EXTRACTED TEXT:
--- START ---

Under the Honorary Presidency of Eudald Carbonell (Co-Director of ATAPUERCA Project)

πάντες ἄνθρωποι τοῦ εἰδέναι ὀρέγονται φύσει (Aristotle)

Philosophy has an emblem in the opening sentence of Aristotle’s Metaphysics, in which he affirms that “all men by nature desire to know”. Whether Aristotle was right or not and whether it is appropriate or not to attribute to human nature as such a predisposition to lucidity, this becomes then a key question that concerns, among other disciplines, anthropology and palaeontology.

As we said, it is hard to imagine that in any place man stop wondering about man, that is, that there is not any kind of philosophical anthropology. And this is perhaps valid for each and every one of the questions that have fed the history of philosophy. It is difficult to contemplate a human community without a background of these elementary questions (from which arises, among other aspects, the need to analyse phenomena, to describe them and to order them as a whole, all of which we may refer to as science), as this would almost be tantamount to imagining it without culture, without knowledge, and even without technology.

 

2. - Invariant features of philosophy and plurality of civilizations

Honorary Presidency of  Darius Shayegan (Founding Director of the Iranian Center for the Studies of Civilizations) and Pierre Aubenque (Institut International de Philosophie).

It is a fact that philosophy, whatever its features may be, is a human production of a relatively recent history, especially in the occidental version. Can a cultural universal appear so late? Can it arise only within one geo-cultural context or just within some of them?

--- END ---

EXERCISE DATA:
--- START ---

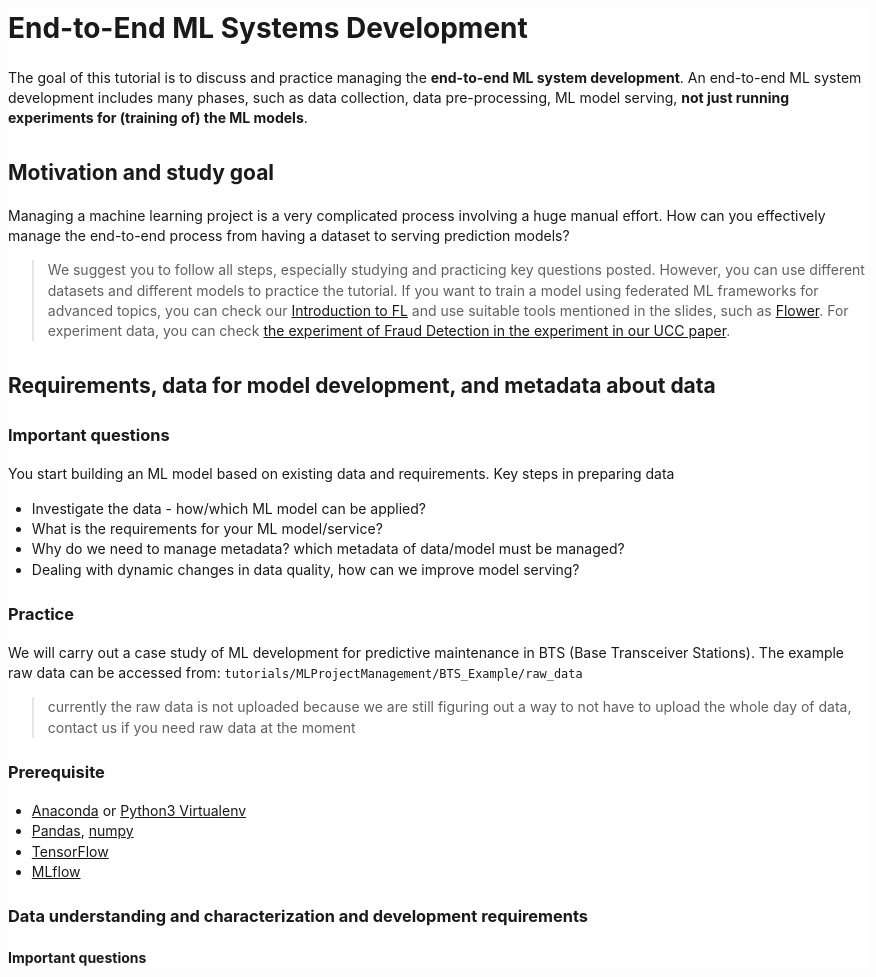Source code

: # End-to-End ML Systems Development

The goal of this tutorial is to discuss and practice managing the **end-to-end ML system development**. An end-to-end ML system development  includes many phases, such as data collection, data pre-processing, ML model serving, **not just running experiments for (training of) the ML models**.

## Motivation and study goal

Managing a machine learning project is a very complicated process involving a huge manual effort. How can you effectively manage the end-to-end process from having a dataset to serving prediction models?
> We suggest you to follow all steps, especially studying and practicing key questions posted. However, you can use different datasets and different models to practice the tutorial. If you want to train a model using federated ML frameworks for advanced topics, you can check our [Introduction to FL](../../slides/cs-e4660-introduction-FL-v0.3.pdf) and use suitable tools mentioned in the slides, such as [Flower](https://flower.ai/). For experiment data, you can check [the experiment of Fraud Detection in the experiment in our UCC paper](https://acris.aalto.fi/ws/portalfiles/portal/105781165/Enabling_Awareness_of_Quality_of_Training_and_Costs_in_Federated_Machine_Learning_Marketplaces.pdf).
## Requirements, data for model development, and metadata about data

### Important questions
You start building an ML model based on existing data and requirements. Key steps in preparing data

* Investigate the data - how/which ML model can be applied?
* What is the requirements for your ML model/service?
* Why do we need to manage metadata? which metadata of data/model must be managed?
* Dealing with dynamic changes in data quality, how can we improve model serving?

### Practice

We will carry out a case study of ML development for predictive maintenance in BTS (Base Transceiver Stations). The example raw data can be accessed from: `tutorials/MLProjectManagement/BTS_Example/raw_data`

>currently the raw data is not uploaded because we are still figuring out a way to not have to upload the whole day of data, contact us if you need raw data at the moment

### Prerequisite
* [Anaconda](https://www.anaconda.com/) or [Python3 Virtualenv](https://docs.python.org/3/library/venv.html)
* [Pandas](https://pandas.pydata.org/), [numpy](https://numpy.org/)
* [TensorFlow](https://www.tensorflow.org/install)
* [MLflow](https://www.mlflow.org/docs/latest/quickstart.html)
### Data understanding and characterization and development requirements

#### Important questions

--- END ---

WHAT THIS EXERCISE ASKS:
**1.** In the philosophy text, which work's opening sentence is described as an emblem of philosophy?
**2.** Return the passage of the philosophy text from "As we said, it" to "even without technology.".

SOLUTIONS FOR EACH TASK:
**1.** Aristotle's Metaphysics

**2.**
As we said, it is hard to imagine that in any place man stop wondering about man, that is, that there is not any kind of philosophical anthropology. And this is perhaps valid for each and every one of the questions that have fed the history of philosophy. It is difficult to contemplate a human community without a background of these elementary questions (from which arises, among other aspects, the need to analyse phenomena, to describe them and to order them as a whole, all of which we may refer to as science), as this would almost be tantamount to imagining it without culture, without knowledge, and even without technology.